◆ **WHAT YOU WILL DO**:
From the line containing "Identify the document" to the last line of the records, please reproduce every line exactly and nothing more.

====================

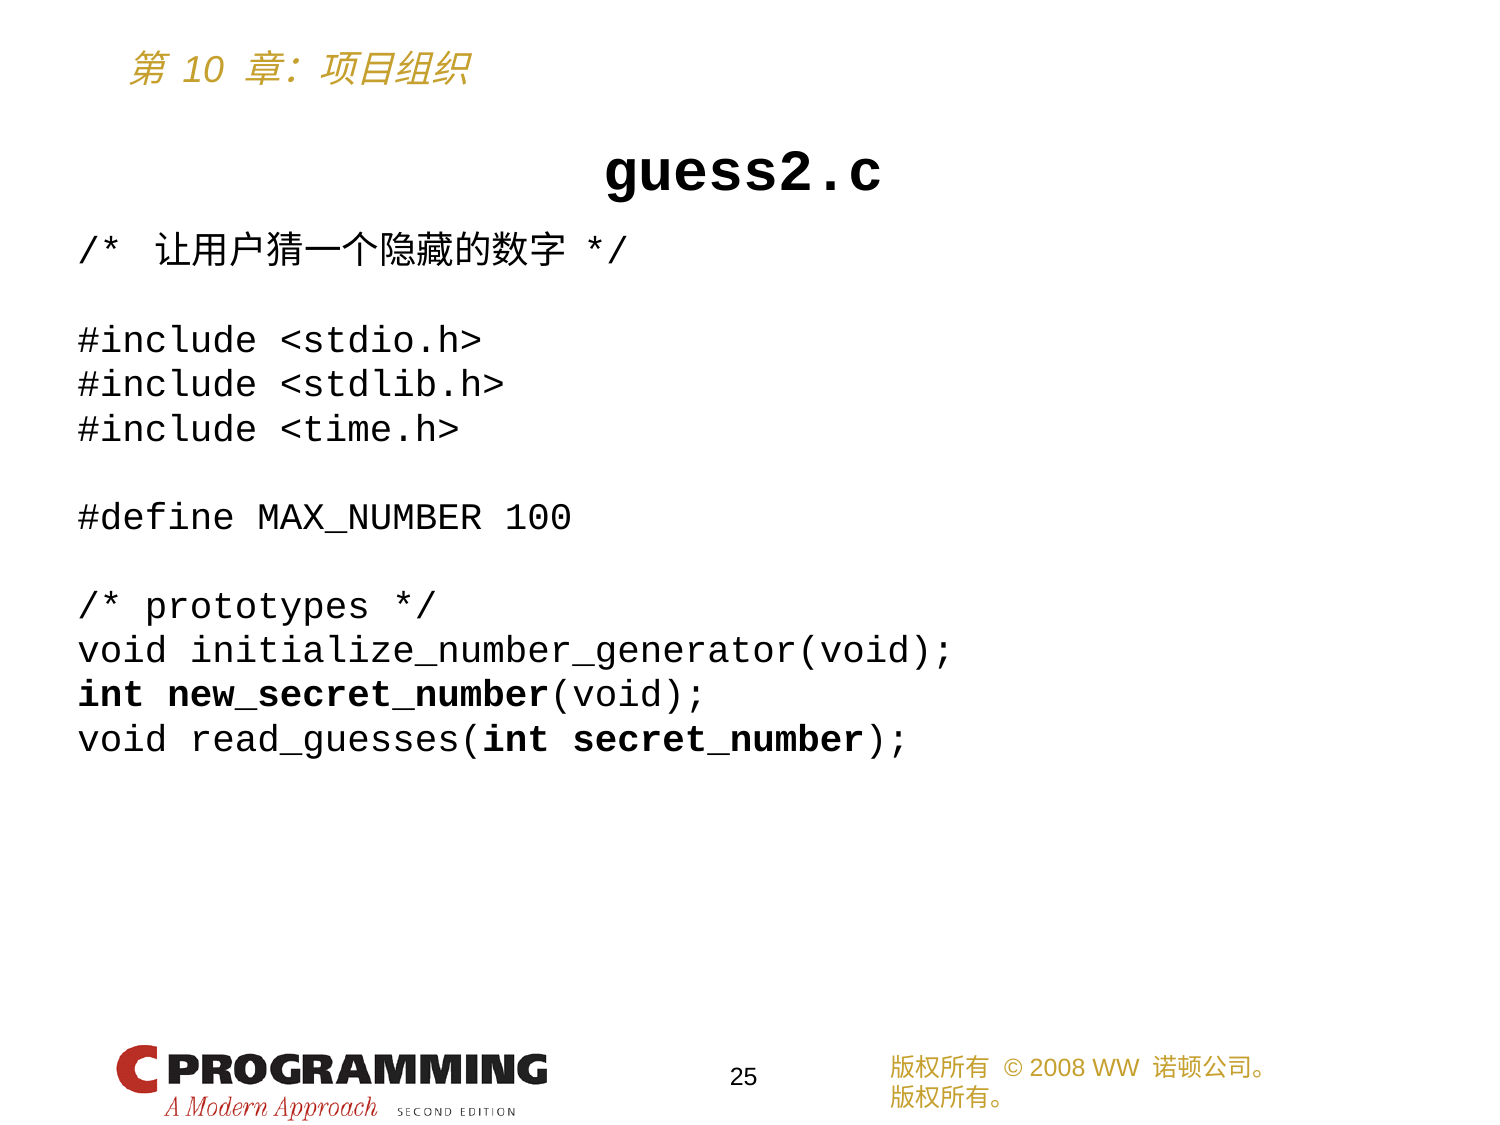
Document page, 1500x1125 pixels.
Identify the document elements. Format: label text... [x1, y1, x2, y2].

slide_number 25 [687, 1049, 801, 1101]
picture [112, 1041, 550, 1123]
list guess2.c /* 让用户猜一个隐藏的数字 */ #include <stdio.h> #include <stdlib.h> #include <time.h> #define MAX_NUMBER 100 /* prototypes */ void initialize_number_generator(void); int new_secret_number(void); void read_guesses(int secret_number); [62, 125, 1425, 1038]
footer 版权所有 © 2008 WW 诺顿公司。 版权所有。 [874, 1043, 1388, 1119]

====================

◆ **SOLVED PROBLEM**:
Identify the document elements. Format: label text... [x1, y1, x2, y2].

slide_number 25 [687, 1049, 801, 1101]
picture [112, 1041, 550, 1123]
list guess2.c /* 让用户猜一个隐藏的数字 */ #include <stdio.h> #include <stdlib.h> #include <time.h> #define MAX_NUMBER 100 /* prototypes */ void initialize_number_generator(void); int new_secret_number(void); void read_guesses(int secret_number); [62, 125, 1425, 1038]
footer 版权所有 © 2008 WW 诺顿公司。 版权所有。 [874, 1043, 1388, 1119]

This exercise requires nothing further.